**The problem:**
Copy out every line of the items below without changing anything.

··· Task data

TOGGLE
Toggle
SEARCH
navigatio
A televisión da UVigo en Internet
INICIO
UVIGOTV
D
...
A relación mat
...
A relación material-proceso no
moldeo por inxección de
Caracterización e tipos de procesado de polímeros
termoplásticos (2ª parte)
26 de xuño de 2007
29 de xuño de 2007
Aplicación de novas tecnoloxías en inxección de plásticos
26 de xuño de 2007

······

**Reply to the exercise:**
TOGGLE
Toggle
SEARCH
navigatio
A televisión da UVigo en Internet
INICIO
UVIGOTV
D
...
A relación mat
...
A relación material-proceso no
moldeo por inxección de
Caracterización e tipos de procesado de polímeros
termoplásticos (2ª parte)
26 de xuño de 2007
29 de xuño de 2007
Aplicación de novas tecnoloxías en inxección de plásticos
26 de xuño de 2007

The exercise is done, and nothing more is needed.